We pile in, women on one side, men on the other. Good Feather, with his Chanupa (or pipe) and drum, is near the door. It’s uncomfortable, sitting on the hard, cold ground, cramped in with someone’s knee in your back, your foot touching someone else’s side, sitting cross-legged and freezing in the dark. But we’re there together, and the camaraderie and support are palpable.
Sweating and deep-breathing, I almost pass out from the intense humidity and drama of it all. There are five incredible singers and drummers inside who are pounding the drum and wailing away. Each song lasts 15 or 20 minutes, ending in call-and-response rapture. Cedar and bear root are sprinkled on the hot rocks, creating a thick, sweet smoke; when you breathe it in, it somehow opens you up. The drumming is rhythmic, passionate, strong and vocally acrobatic – voices that sound like they’re coming from centuries in the past.
“We suffer together to understand the depths of what we care about,” Good Feather says.
“When you do a vision quest, you stop eating and drinking. If you stop eating and drinking for 24 hours, the hunger for food falls away pretty quickly, but the thirst never leaves you. If you go without water for 24 hours, I guarantee you you will never waste a drop of water again. You’ll think of every time you spilled some or left it on the ground or used it carelessly,” he says. “I think every politician should go without water for 24 hours.”

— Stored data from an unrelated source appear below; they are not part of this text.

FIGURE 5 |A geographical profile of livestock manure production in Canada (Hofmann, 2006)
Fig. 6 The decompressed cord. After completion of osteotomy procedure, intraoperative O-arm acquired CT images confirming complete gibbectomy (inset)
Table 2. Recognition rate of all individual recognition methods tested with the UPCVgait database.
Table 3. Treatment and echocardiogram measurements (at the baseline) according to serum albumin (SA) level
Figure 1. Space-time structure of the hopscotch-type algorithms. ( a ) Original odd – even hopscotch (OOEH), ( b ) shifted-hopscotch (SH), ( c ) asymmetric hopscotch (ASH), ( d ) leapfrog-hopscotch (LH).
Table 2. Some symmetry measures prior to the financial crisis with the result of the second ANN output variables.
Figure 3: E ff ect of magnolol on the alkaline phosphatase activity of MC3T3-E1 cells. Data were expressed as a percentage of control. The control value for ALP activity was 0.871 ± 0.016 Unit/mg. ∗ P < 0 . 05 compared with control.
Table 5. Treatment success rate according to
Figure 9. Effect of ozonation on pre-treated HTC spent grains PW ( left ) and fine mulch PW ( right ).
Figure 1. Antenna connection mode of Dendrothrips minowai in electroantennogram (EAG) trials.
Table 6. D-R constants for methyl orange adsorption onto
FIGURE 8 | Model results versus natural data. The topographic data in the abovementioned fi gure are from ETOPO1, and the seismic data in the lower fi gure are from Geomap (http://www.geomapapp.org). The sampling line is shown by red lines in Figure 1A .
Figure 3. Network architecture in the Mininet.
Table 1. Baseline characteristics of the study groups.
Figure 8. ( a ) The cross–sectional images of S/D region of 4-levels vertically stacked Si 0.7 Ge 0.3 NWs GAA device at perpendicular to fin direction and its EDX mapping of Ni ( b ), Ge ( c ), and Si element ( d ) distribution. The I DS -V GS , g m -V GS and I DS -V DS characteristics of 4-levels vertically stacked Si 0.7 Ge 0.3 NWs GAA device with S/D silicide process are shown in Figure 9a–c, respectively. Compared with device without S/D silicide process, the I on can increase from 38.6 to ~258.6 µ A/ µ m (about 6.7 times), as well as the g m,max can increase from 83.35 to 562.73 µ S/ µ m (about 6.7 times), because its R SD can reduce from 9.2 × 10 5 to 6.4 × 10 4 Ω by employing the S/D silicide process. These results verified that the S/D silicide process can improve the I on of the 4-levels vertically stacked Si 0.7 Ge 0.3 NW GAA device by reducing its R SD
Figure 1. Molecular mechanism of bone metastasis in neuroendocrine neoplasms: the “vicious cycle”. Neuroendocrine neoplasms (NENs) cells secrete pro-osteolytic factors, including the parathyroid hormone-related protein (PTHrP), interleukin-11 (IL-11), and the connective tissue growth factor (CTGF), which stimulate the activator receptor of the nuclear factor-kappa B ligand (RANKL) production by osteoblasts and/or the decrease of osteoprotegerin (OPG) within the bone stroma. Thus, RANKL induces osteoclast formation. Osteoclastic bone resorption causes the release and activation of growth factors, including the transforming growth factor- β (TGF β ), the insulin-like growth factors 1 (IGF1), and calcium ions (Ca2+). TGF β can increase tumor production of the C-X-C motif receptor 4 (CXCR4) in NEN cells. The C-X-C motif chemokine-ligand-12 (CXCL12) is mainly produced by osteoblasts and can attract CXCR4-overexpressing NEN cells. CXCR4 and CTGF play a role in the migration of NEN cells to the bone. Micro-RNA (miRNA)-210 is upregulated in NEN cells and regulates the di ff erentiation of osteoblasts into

Now it’s time for others to speak. “We have to keep our commitment to non-violence. Some people in the camp are getting agitated and angry. We need to constantly restate how we pray and how we stay with love, even love for those who are fighting against us. We must keep love in our hearts for the police,” says one participant from the reservation, echoing a big topic of conversation lately at Standing Rock: how to love one’s enemy. How can you love someone who’s shooting at you? How can you love someone who’s behaving in such a degrading manner toward you?
“I think we need to have a march. I think we need to have an action on Washington, D.C., to remind Obama, to get in Obama’s face, and make our point that these police are out of control, and that we need the Department of Justice to step in, and that he needs to stop the pipeline. Obama says that he is worried about Trump reversing his decision, but let him do his job now, let him not operate out of fear. If Trump wants to take us on, we’ll take it from there,” says another person in the sweat lodge. (Such a march is now being planned for December 12th in D.C.)
After four hours of sweat, rapture, discomfort and healing, the cathartic final song comes to a close. We pass the Chanupa around the circle and smoke a puff of ceremonial tobacco. We are thankful for the air and water all around us. We are thankful for each other. We are thankful for life and the earth. We stumble out into the night, among a billion stars.